И мы ушли. Вежливо попрощавшись.
(Мы свернули по коридору направо и очень скоро оказались перед дверью в сортир. Вопрос на засыпку: зашли мы туда потому, что это понадобилось Г.А. или потому, что он таким образом пал мне деликатно возможность воспользоваться? И тогда, спрашивается, что правильнее: проявить такую деликатность, но зато заставить потом младшего ломать голову, нет ли в этой деликатности некоего унижающего манипулирования его, младшего, самодостаточностью; или прямо сказать ему: сортир направо, я подожду здесь, – что, безусловно, на минутку покажется ему, младшему, неприятно бестактным, но зато не оставит по себе никаких обременяющих сомнений и рефлексий. Не знаю. Я не знаю даже, важно ли это и стоит ли об этом думать. Сам Г.А. наверняка о таких пустяках не думает и в подобных ситуациях действует совершенно рефлекторно. Но, с другой стороны, тот же Г.А. утверждает, что в отношениях между людьми пустяков не бывает.) На лестнице Г.А. процитировал: «Шли головотяпы домой и воздыхали. Один же из них, взяв гусли, запел… Откуда?». Вместо ответа я продолжил: «Не шуми, мати, зелёная дубравушка…». Однако обычного удовольствия от обмена такого рода репликами мы не испытали. Во всяком случае, я. А когда мы вышли на улицу, Г.А. вдруг остановился и, посмотрев на меня и сквозь меня, произнёс задумчиво: «Когда доброму гражданину цивилизованной страны больше некуда обратиться, он обращается в милицию». И мы направились в гормилицию. Три автобусные остановки. Довольно жарко. Тени нет.

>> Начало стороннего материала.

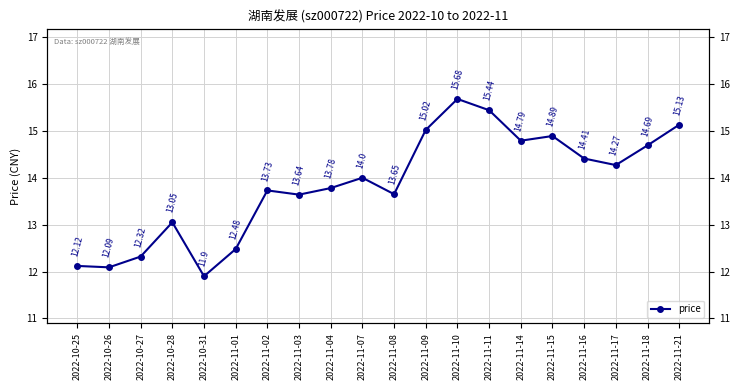

At which label does the data first exceed 14?

2022-11-09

У входа в «Снегурочку» нас словно поджидал некий очень молодой гражданин, который пристроился к Г.А. и сказал ему негромко, глядя прямо перед собой: «Они уже автобусы готовят». Я узнал его, это был давешний куст, но уже без репьёв в голове, умытый и облачённый в цивильное, как все добрые граждане.

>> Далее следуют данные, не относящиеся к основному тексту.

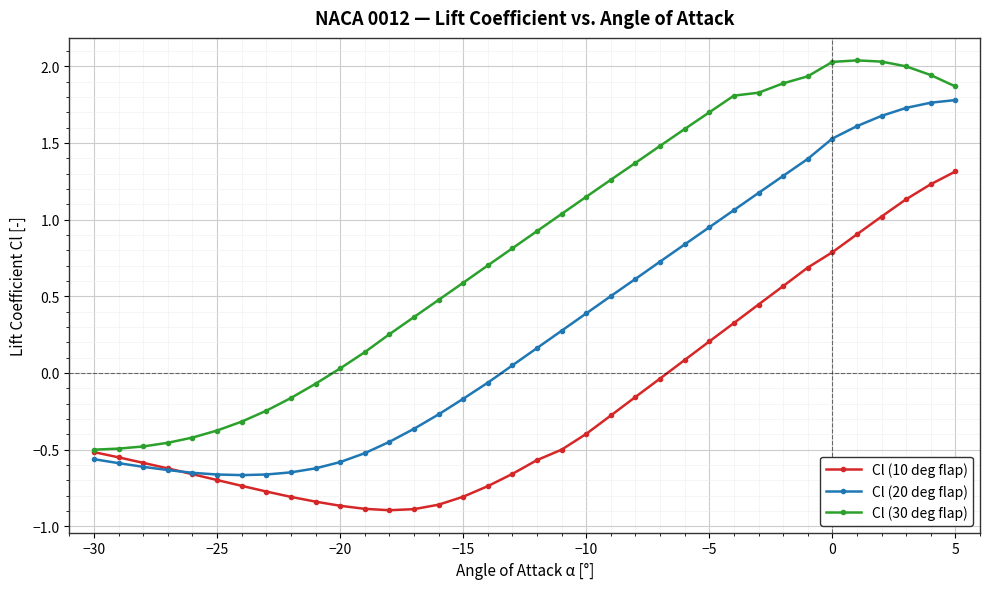

Rank the series by their average value, from lowest to highest.

Cl (10 deg flap), Cl (20 deg flap), Cl (30 deg flap)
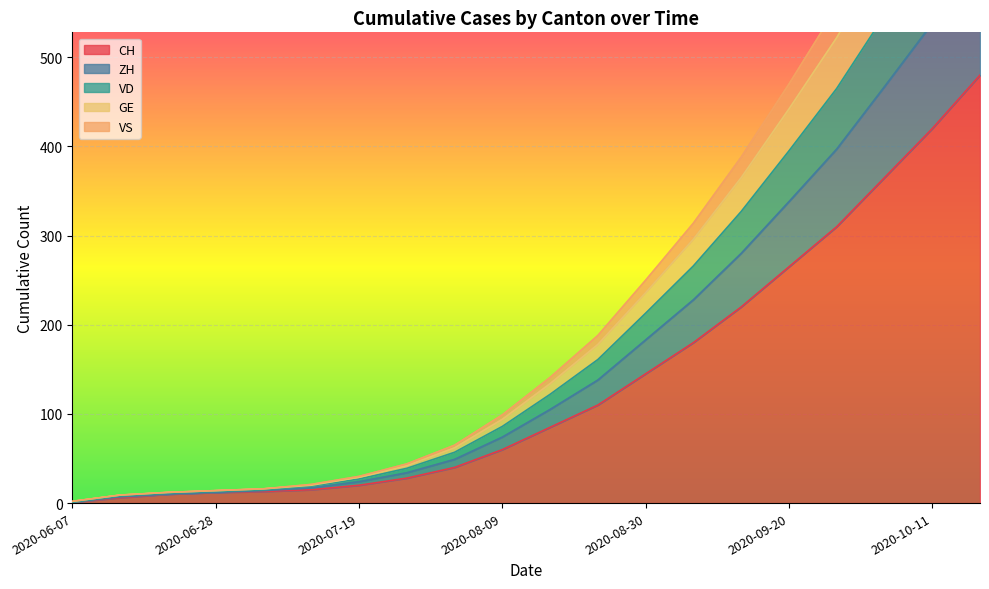

What is the average value of the GE series?

206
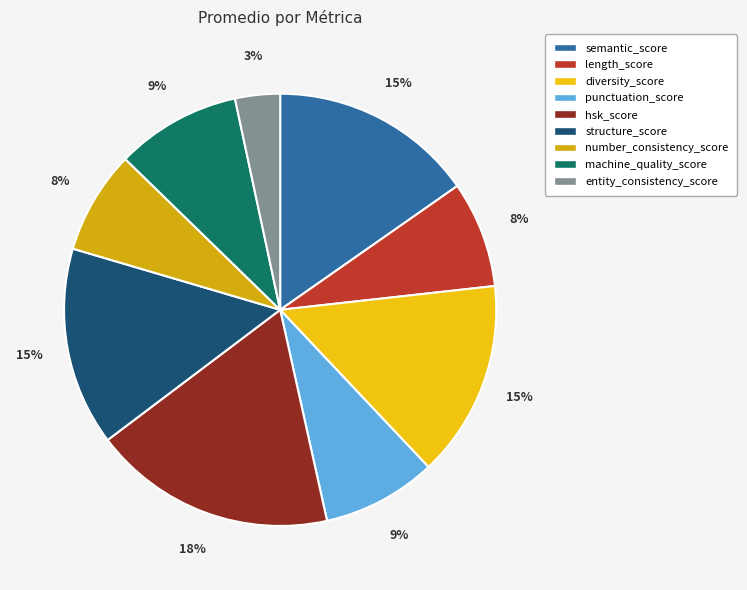

How many slices are in this pie chart?

9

Г.А. ничего ему не ответил, только кивнул в знак того, что услышал и принял к сведению. Юнец тут же отстал, а Г.А. почему-то пошёл медленнее, без всякой целеустремлённости, а как бы фланируя, и даже руки заложил за спину. Так и профланировали мы по самого подъезда гормилиции. Г.А. молчал, а я – тем более. Перед подъездом он вдруг как-то прочно остановился. «Нет, – сказал он мне, – к этому разговору я ещё не готов. Пойдёмте-ка домой, ваша светлость».